Protect American Consumers, a “dark money” group that has taken to the airwaves to hammer CFPB for its regulatory agenda and the accusations of discrimination in its workforce, said the GAO report showed what has “long been known” about the agency.
“The agency is a haven for discrimination and is rife with poor employee morale,” said Steve Gates, the group’s spokesman. “Congress must act now to increase accountability on the CFPB in order to ensure the agency is allowed to get back to its core mission: protecting America’s consumers.”
GAO cited the rapid rate at which CFPB was stood up as partly responsible for its failure to address all diversity issues.
“CFPB faced competing priorities related to meeting challenging statutory deadlines and devoting time and resources to building its organizational culture and providing staff development for its growing employee population,” the auditors wrote.
The agency has taken several steps, including creating an Office of Minority and Women Inclusion and an internal Equal Employment Opportunity office. OMWI held 48 “listening sessions” in 2014 to hear concerns and come up with solutions. CFPB has launched diversity training and distributed guidance to managers to mitigate biases in hiring. In 2014, in consultation with the National Treasury Employees Union, the agency moved to a two-tier, pass-fail performance management structure after the original system was found to be systemically biased against minority workers.
GAO found, however, CFPB was doing little to document the progress it has made in implementing its new initiatives. Without data to measure its progress, the auditors said, the agency cannot be sure if the situation is improving.
Better reporting would allow CFPB to “pinpoint performance shortfalls and gaps and suggest midcourse corrections,” GAO said. “Furthermore, providing transparency around results and processes used to achieve results can help an organization to build the employee enthusiasm and momentum needed to help ensure that change management initiatives are successful.”
Additionally, while CFPB has established a grievance process with NTEU, it has not made all options clear to the workforce. More than 70 percent of employees who filed a grievance of some kind said management never tried to informally resolve their issues. GAO said the agency is also failing to collect feedback on the grievance process.
“While CFPB has made progress in strengthening its management of complaint processes,” GAO said, “employee views collected through our survey and interviews suggest that many employees with experience with CFPB’s complaint processes lack confidence and trust in CFPB’s management of these processes.”

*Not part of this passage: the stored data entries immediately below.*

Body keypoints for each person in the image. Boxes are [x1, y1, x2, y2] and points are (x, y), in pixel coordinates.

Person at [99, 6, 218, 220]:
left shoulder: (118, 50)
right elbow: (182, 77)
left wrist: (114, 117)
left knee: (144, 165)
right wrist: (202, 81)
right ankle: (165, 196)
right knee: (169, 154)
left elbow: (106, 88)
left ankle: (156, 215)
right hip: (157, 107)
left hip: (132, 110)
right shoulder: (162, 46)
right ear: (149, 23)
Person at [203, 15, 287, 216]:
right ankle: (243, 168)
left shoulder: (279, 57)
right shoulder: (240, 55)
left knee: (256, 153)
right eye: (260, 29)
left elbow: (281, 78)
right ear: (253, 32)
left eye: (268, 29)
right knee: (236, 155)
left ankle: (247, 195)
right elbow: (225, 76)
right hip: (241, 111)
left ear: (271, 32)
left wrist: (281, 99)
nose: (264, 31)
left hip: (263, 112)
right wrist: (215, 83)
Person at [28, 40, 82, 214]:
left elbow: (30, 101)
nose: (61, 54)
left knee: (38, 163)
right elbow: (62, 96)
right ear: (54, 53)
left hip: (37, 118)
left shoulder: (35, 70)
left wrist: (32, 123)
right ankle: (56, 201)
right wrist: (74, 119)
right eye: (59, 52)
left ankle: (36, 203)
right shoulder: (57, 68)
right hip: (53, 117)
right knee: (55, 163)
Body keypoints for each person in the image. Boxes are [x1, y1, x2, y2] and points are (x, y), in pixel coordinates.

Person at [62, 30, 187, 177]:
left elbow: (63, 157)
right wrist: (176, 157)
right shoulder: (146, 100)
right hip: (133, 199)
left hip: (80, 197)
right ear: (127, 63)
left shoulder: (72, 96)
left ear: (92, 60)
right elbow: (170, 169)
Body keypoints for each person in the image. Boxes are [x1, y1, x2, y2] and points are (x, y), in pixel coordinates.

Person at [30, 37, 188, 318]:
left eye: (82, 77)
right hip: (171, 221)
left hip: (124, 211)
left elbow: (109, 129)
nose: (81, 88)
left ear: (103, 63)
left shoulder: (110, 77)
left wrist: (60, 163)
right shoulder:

Tony Reardon, NTEU's president, said CFPB has a ways to go to fix its personnel issues.
"Since NTEU began representing CFPB employees in 2013, we have raised employee concerns about disparate treatment and other workplace issues through the collective bargaining and the grievance process," Reardon said. "Our work continues but NTEU has made a meaningful difference in the working lives of CFPB employees and we will continue to seek improvements so they can focus on their important mission of protecting American consumers."
CFPB agreed with GAO’s recommendations to collect and report more information on its programs to boost diversity, inclusion and fairness, but said its internal surveys showed better numbers and favorable trends. GAO noted the questions were different and therefore could not be compared to the data the auditors collected.
The agency recently came under fire for spending $15.3 million in fiscal 2016 on ads to promote its tools for consumers, more than nearly all other agencies.